Vorliegender Auszug:

□ □ □ □ □ □ □

Wilde Gesänge ertönen aus der Savanne: die Löwen paaren sich! Wilde Gesänge ertönen aus dem Mikrokosmos: die Bakterien teilen sich! Wilde Gesänge ertönen aus der Quantenwelt: sie erschaffen die Liebe! Und ich singe mit, in diesem Chaoschor, als wäre ich der Folklore des Universums verpflichtet, als hätte ich nicht mehr alle Tassen im Schrank, als kennte ich nicht so langsam, worum es hier auf keinen Fall geht!

Der Lärm ist nicht auszuhalten – ich flüstere ihn tot, bringe mich selbst zum Schweigen und ich verkehre mich in mein Gegenteil: einen gläubigen Menschen! 1000 Altäre will ich bauen, zum Ruhme des Schweigens in der Geisterzone und weitere 1000 zum Ruhme des Nichtschweigens, wenn es um Dinge geht, die es auf mich abgesehen haben. Ein Ohr habe ich für die Wahrheit immer offen, weil es taub ist.

□ □ □ □ □ □ □

Daten
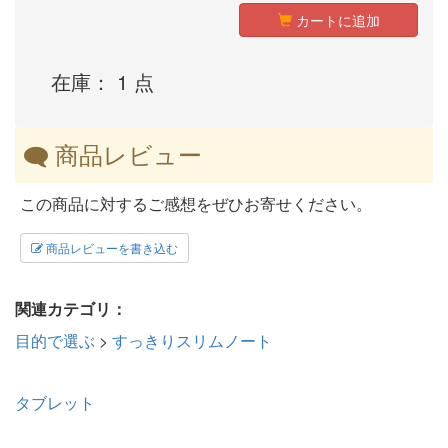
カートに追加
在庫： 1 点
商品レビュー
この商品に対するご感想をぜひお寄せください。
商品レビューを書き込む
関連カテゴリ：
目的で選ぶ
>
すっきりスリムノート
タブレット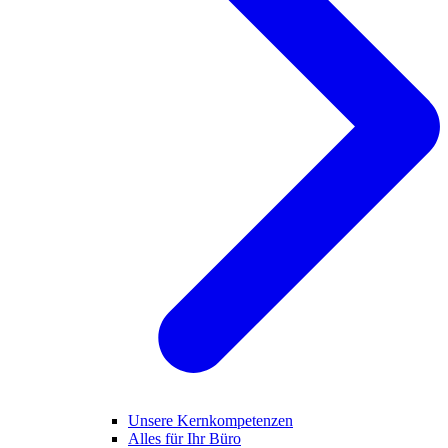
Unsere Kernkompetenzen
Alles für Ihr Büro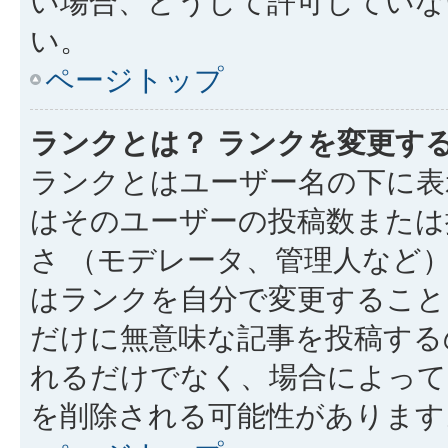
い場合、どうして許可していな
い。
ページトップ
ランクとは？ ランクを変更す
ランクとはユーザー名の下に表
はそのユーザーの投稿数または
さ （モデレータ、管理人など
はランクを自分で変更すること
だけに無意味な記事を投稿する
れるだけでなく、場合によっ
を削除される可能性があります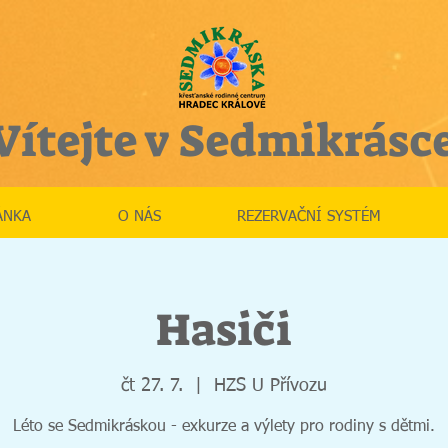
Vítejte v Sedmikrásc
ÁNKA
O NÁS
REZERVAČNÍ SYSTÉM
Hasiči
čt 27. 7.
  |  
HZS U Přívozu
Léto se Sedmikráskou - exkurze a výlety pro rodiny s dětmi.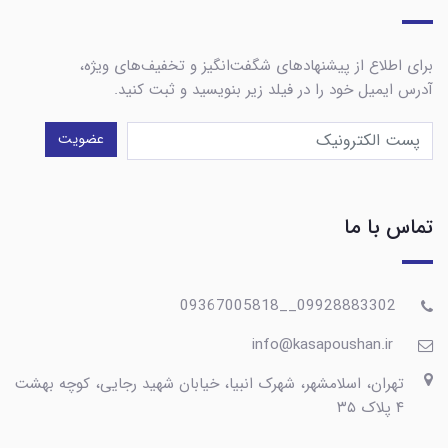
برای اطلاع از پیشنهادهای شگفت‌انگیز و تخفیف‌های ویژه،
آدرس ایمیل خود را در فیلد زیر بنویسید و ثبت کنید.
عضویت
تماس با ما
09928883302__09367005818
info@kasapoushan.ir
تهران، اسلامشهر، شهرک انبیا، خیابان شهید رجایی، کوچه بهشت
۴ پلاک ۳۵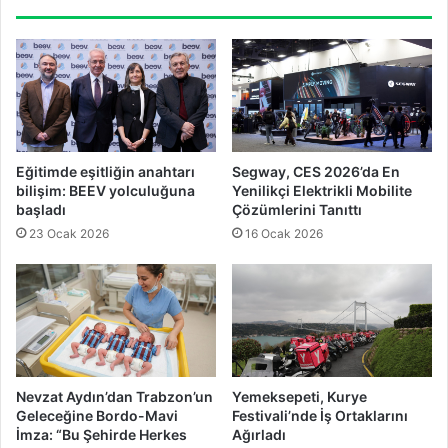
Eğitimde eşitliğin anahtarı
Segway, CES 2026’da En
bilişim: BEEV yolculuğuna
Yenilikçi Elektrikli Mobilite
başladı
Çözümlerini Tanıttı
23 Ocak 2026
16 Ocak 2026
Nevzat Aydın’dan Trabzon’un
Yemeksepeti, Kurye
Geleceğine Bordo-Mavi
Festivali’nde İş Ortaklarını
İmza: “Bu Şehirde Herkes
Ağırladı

□ □ □ □ □ □ □

Zur Übung:
Wie viele Altäre will die sprechende Person im vorliegenden Auszug zum Ruhme des Schweigens in der Geisterzone bauen?

Lösung:
1000 Altäre.